You might think a mature industry like mainframes means low growth, but IBM is still selling mainframes like hotcakes. IBM said its mainframe business rose 32% in the second quarter compared to overall sales growth of 13%. How many 1960s technologies are putting up these numbers in 2008? The reality is that what mainframes do, they do well. While some companies invest 8 figures in moving to a supposed latest and greatest ERP or CRM solution, many would be better served by putting a Web services gateway in front of the mainframe to address the mainframe's chief weakness - distribution.
From a security point of view, mainframes are interesting because they were designed for a closed environment. Their advocates generally talk about the beauty of RACF and so on, and that is all well and good until people go and put them on the web! Approaches vary, but it usually amounts to MQ Series with not authentication, sitting in front of the mainframe with a J2EE server talking to the queues. What happens then is a major shift, because the mainframe security model is designed (rightly for its time) to be focused on the resource owner (remember the R in RACF). There is a minimal effort on securing the subject, the claim and so on.

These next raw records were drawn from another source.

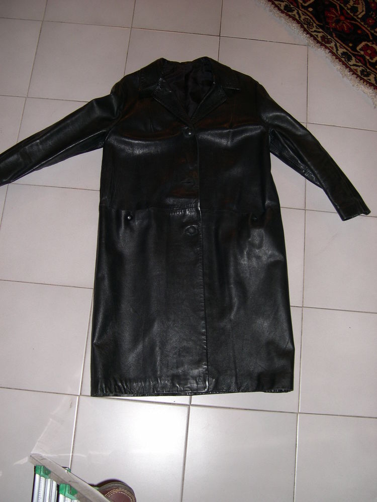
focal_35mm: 38
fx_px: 552
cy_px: 251
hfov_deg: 37.7
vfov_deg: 49.0
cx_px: 188
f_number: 2.8
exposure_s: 1/60
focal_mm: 8
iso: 100
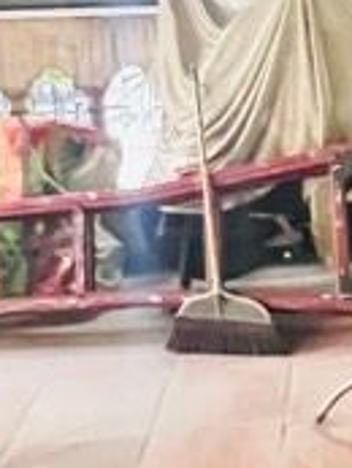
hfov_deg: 17.7
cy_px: 127
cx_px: 487
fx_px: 1043
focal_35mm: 77
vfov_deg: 25.1
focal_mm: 1.57
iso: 1000
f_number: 1.8
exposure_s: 1/60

Again the mindset is fine when its your own employees in a room using a terminal, but its another thing altogether when you are integrating with a distributed system. This is where we need more focus on securing the subject and the claim, not just the resource. This is of course where new standards and technologies such as SAML and Information Cards come in. Its not enough to protect the object resource and assume a benign controlled (or controllable) subject and claim, you have to add layers of protection to the subject and claim as well.